When evaluating different connectivity approaches, Cloud VPN Classic is often considered because it provides encrypted connectivity over the public internet and is relatively easy to set up. However, Cloud VPN Classic cannot guarantee predictable or high throughput, as performance depends heavily on internet routing conditions and congestion. Latency is also variable and may fluctuate significantly, which makes it unsuitable for real-time dashboards and analytics that logistics companies rely on. Additionally, scaling Cloud VPN Classic to many distribution centers requires multiple individual VPN tunnels, each of which must be configured, monitored, and maintained. This quickly becomes operationally inefficient and introduces configuration complexity. Failover is not automatic and often requires manual intervention, making it inadequate for global logistics environments where uninterrupted connectivity is essential.

Cloud Interconnect Dedicated provides a private, high-performance physical connection directly from on-premises facilities to Google Cloud. It offers excellent throughput, low latency, and strong reliability.

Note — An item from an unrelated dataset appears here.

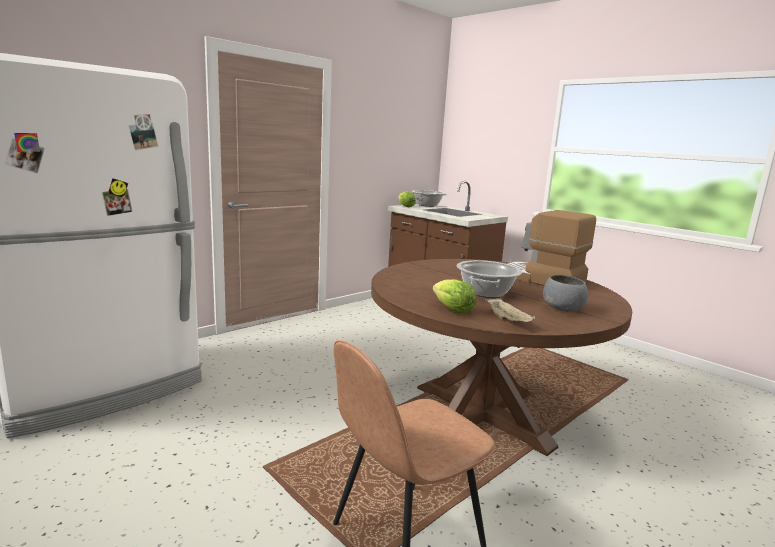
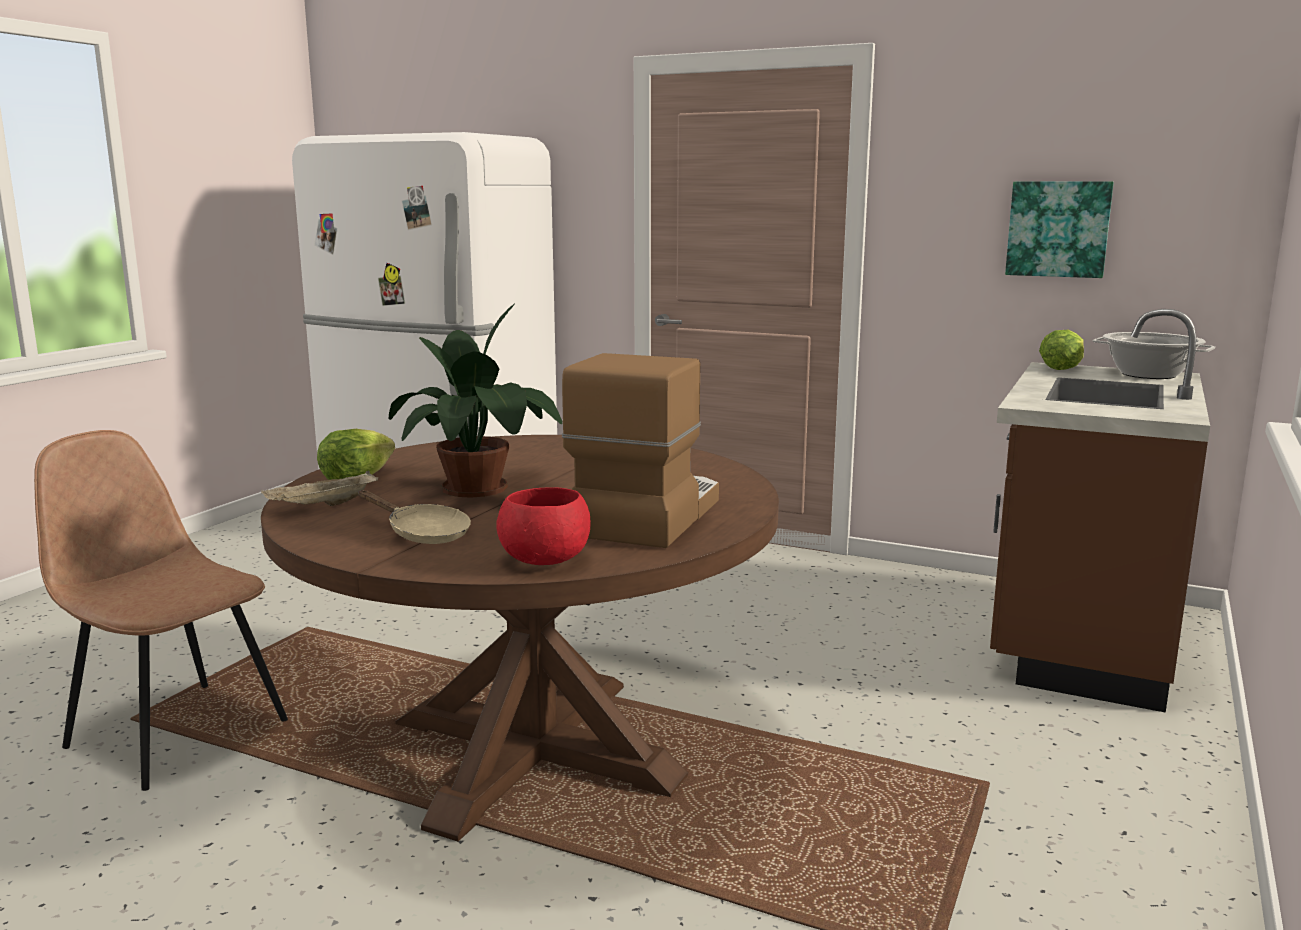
camera: 70 degrees right, 0 degrees up
(392, 151) = (1058, 229): none -> picture
(486, 292) = (480, 488): cooking pot -> potted plant
(563, 309) = (423, 534): grey bowl -> beige frying pan
(600, 298) = (545, 559): none -> red bowl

However, it requires direct physical infrastructure deployment at each facility, which increases cost and operational overhead. Large logistics companies with numerous distribution centers may find it difficult to install and maintain physical interconnects at every site. While it is a strong option for major hubs or core data centers, it is less effective as a scalable, global solution for all logistics facilities.

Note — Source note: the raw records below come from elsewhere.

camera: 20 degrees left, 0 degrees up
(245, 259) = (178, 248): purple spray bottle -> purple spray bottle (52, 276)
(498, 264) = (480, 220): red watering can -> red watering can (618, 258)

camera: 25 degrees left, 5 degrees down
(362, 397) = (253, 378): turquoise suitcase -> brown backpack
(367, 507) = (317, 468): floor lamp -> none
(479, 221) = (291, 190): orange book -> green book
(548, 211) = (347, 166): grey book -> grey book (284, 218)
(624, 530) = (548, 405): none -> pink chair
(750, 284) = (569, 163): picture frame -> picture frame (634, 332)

Manually configured static routes present another option, but they introduce considerable administrative burden. Static routes must be configured for each endpoint and updated manually whenever network architecture changes. This makes them prone to human error and operational delays. Static routes do not support automatic failover or dynamic route propagation, so they cannot adapt quickly when distribution centers are added or network paths change. As a result, they increase operational risk and reduce the overall flexibility of the system.

Cloud Interconnect Partner, combined with Cloud Router, provides a more scalable and cost-efficient solution. Partner Interconnect offers predictable high throughput and low latency similar to Dedicated Interconnect, but without the need to deploy physical infrastructure at every location. Instead, logistics companies connect through a partner service provider, which reduces operational complexity while maintaining strong performance. Dynamic route propagation ensures that changes to the network are automatically recognized and distributed, eliminating the need for manual updates and reducing the risk of configuration errors. Automatic failover maintains uninterrupted connectivity if a link or device fails, ensuring continuous data flow from distribution centers to Google Cloud. Centralized management through Cloud Router enables administrators to monitor performance, enforce routing policies, and troubleshoot issues from a single interface.

Taken together, Cloud Interconnect Partner with Cloud Router meets the core requirements for global logistics companies: predictable high throughput, low latency, dynamic routing, automatic failover, and centralized management—all without the overhead of managing physical infrastructure. This makes it a scalable, operationally efficient, and reliable solution for supporting real-time package tracking and global logistics operations.